Change "Type" to "Kind" in the text of every row below, leaving everything else as it is, and give the rows again without the pictures.

[[ Exercise data, beginning ]]

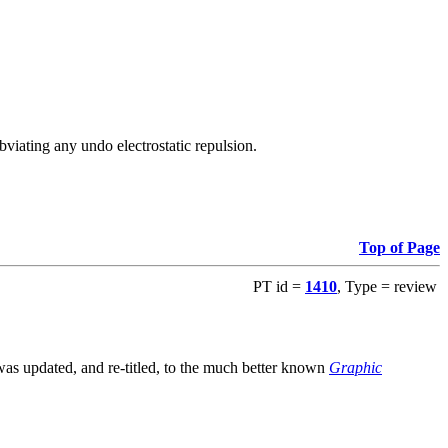
viating any undo electrostatic repulsion.
Top of Page
PT id =
1410
, Type = review
s updated, and re-titled, to the much better known
Graphic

[[ Exercise data, end ]]

▸ **Expected answer**
viating any undo electrostatic repulsion.
Top of Page
PT id =
1410
, Kind = review
s updated, and re-titled, to the much better known
Graphic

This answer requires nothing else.